Beaucoup d'enfants de Chumvi, avant de venir à l'école, travaillaient. Certains abattent des arbres avec leurs parents, d'autres nettoient les maisons.
Depuis que nous avons décidé de donner une éducation, tous les parents voulaient que leurs enfants aillent à l'école. Quelque chose qui a attiré notre attention, parce que nous nous attendions au contraire. C'est vrai qu'ils mangent tous les jours à l'école, et cela donne aux parents une grande tranquillité d'esprit. Ils préfèrent aller à l'école et manger, car c'est un travail que vous leur enlevez. Dans une interview avec des parents, une mère a dit qu'elle était fière que son fils aille à l'école parce que de cette façon, quand il sera grand, il ne dormira pas par terre. Ils considèrent l'éducation comme un progrès. C'est un avantage pour nous.
En novembre et décembre, les écoles du Kenya sont fermées pour les vacances, et en décembre 2018, Mary nous a écrit pour nous dire qu'elle avait rencontré Eyoya, un de nos enfants, âgé de 6 ans, qui mendiait dans la rue. Nous lui avons demandé si c'était courant, et elle a répondu que deux mois sans aller à l'école étaient trop longs et qu'ils devaient gagner leur vie. C'est pourquoi, depuis novembre 2019, nous organisons un camp pendant les mois de vacances afin qu'ils puissent aller à l'école pour jouer et manger.
Nous ne connaissons aucune institution qui les protège, nous ne savons pas s'il y en a une, mais nous pouvons vous dire que les rues d'Isiolo, la ville la plus proche de Chumvi, sont pleines d'enfants qui vivent dans la rue sans aucune protection.
Comment aider l'ONG ? J'ai vu que vous avez différents défis dans lesquels l'aide que reçoit l'ONG va. Pensez-vous que cette cause est soutenue autant qu'elle devrait l'être ?
Ce qui fait la pérennité et la croissance du projet, ce sont les cotisations des membres, à partir de neuf euros par mois. Les frais de scolarité signifient que chaque mois nous pouvons compter sur une certaine somme d'argent et faire face aux dépenses que l'école entraîne : nourriture, bois de chauffage, salaires des enseignants, matériel scolaire, savon.
Les défis que vous avez vus concernent des choses concrètes qui nous aident à améliorer la qualité du projet, par exemple, l'achat de sacs à dos pour tout le monde, de chaussures, d'arbres pour l'école, etc.
Beaucoup de gens ont de l'empathie, oui, beaucoup de gens se sentent proches de ces enfants, c'est un de nos principaux objectifs, que les gens le ressentent comme ce qu'il est.

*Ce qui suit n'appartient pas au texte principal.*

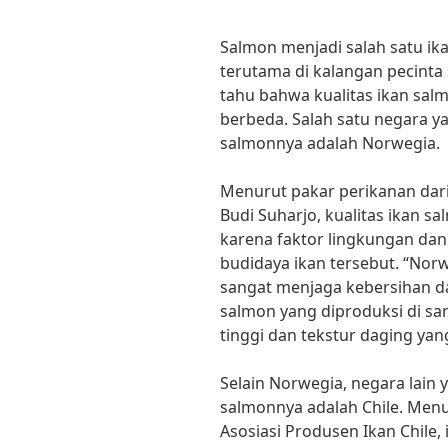
Salmon menjadi salah satu ika
terutama di kalangan pecinta
tahu bahwa kualitas ikan sal
berbeda. Salah satu negara ya
salmonnya adalah Norwegia.
Menurut pakar perikanan dari 
Budi Suharjo, kualitas ikan s
karena faktor lingkungan dan
budidaya ikan tersebut. “Nor
sangat menjaga kebersihan dan
salmon yang diproduksi di sa
tinggi dan tekstur daging yang
Selain Norwegia, negara lain 
salmonnya adalah Chile. Menu
Asosiasi Produsen Ikan Chile,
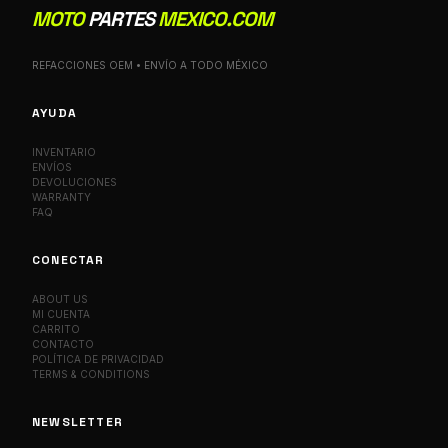
MOTO
PARTES
MEXICO.COM
REFACCIONES OEM • ENVÍO A TODO MÉXICO
AYUDA
INVENTARIO
ENVÍOS
DEVOLUCIONES
WARRANTY
FAQ
CONECTAR
ABOUT US
MI CUENTA
CARRITO
CONTACTO
POLÍTICA DE PRIVACIDAD
TERMS & CONDITIONS
NEWSLETTER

Ce n'est pas donner neuf euros, c'est faire en sorte qu'avec ces neuf euros, Dady, un autre de nos enfants par exemple, puisse manger pendant un mois, c'est aussi réel que ça !

Quel est le meilleur sentiment que l'on ressent en travaillant avec ces enfants qui ont tant besoin de vous ? Quel est le plus grand apprentissage de ce projet très humain ? Qu'est-ce qui est le plus difficile dans le choix de vivre la croissance de ces enfants ?

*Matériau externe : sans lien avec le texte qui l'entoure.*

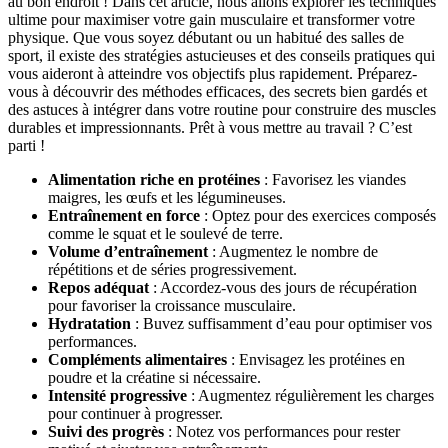
au bon endroit ! Dans cet article, nous allons explorer les techniques
ultime pour maximiser votre gain musculaire et transformer votre
physique. Que vous soyez débutant ou un habitué des salles de
sport, il existe des stratégies astucieuses et des conseils pratiques qui
vous aideront à atteindre vos objectifs plus rapidement. Préparez-
vous à découvrir des méthodes efficaces, des secrets bien gardés et
des astuces à intégrer dans votre routine pour construire des muscles
durables et impressionnants. Prêt à vous mettre au travail ? C’est
parti !
Alimentation riche en protéines
: Favorisez les viandes
maigres, les œufs et les légumineuses.
Entraînement en force
: Optez pour des exercices composés
comme le squat et le soulevé de terre.
Volume d’entraînement
: Augmentez le nombre de
répétitions et de séries progressivement.
Repos adéquat
: Accordez-vous des jours de récupération
pour favoriser la croissance musculaire.
Hydratation
: Buvez suffisamment d’eau pour optimiser vos
performances.
Compléments alimentaires
: Envisagez les protéines en
poudre et la créatine si nécessaire.
Intensité progressive
: Augmentez régulièrement les charges
pour continuer à progresser.
Suivi des progrès
: Notez vos performances pour rester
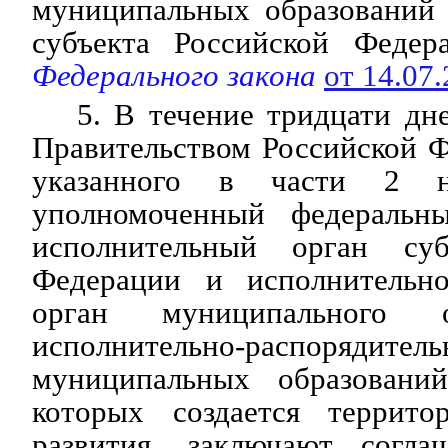
муниципальных образований 
субъекта Российской Федера
Федерального закона
от 14.07
5. В течение тридцати дн
Правительством Российской 
указанного в части 2 на
уполномоченный федеральн
исполнительный орган суб
Федерации и исполнительно
орган муниципального о
исполнительно-распоряд
муниципальных образований
которых создается террито
развития, заключают согла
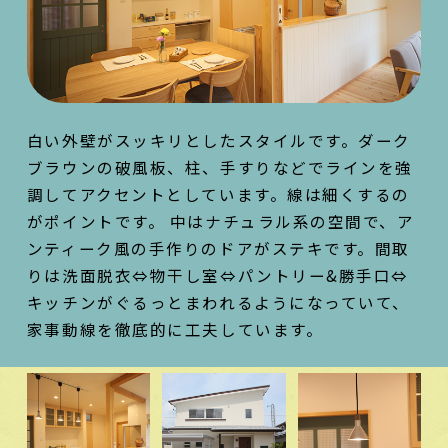
白い外壁がスッキリとしたスタイルです。ダーク
ブラウンの破風板、柱、手すりなどでラインを強
調してアクセントとしています。線は細くするの
がポイントです。 中はナチュラル系の空間で、ア
ンティーク風の手作りのドアがステキです。間取
りは洗面脱衣⇔物干し室⇔パントリー&勝手口⇔
キッチンがぐるっとまわれるようになっていて、
家事動線を徹底的に工夫しています。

Nous avons traversé de nombreux sentiments, certains bons, d'autres mauvais, d'autres très mauvais. Si nous avons dû rester avec l'un d'eux, c'est pour sentir que notre famille s'est agrandie. Que nous avons 175 nains désireux de vivre, qu'ils font partie de notre vie.
Le plus grand apprentissage, savoir vivre avec humilité. Nous ne sommes ni tant ni si peu. Le plus dur, c'est de savoir qu'aujourd'hui ils ne mangeront pas. Sachant qu'il est impossible de les protéger de tout ce à quoi ils sont confrontés. Nous ferons tout notre possible pour éviter que la blessure ne fasse mal, mais elle fera mal.
Que demandez-vous à ces enfants pour les prochaines années ?
Nous demandons que les choses suivent le cours qu'elles prennent. Pour continuer à grandir, à avancer et à atteindre plus d'enfants.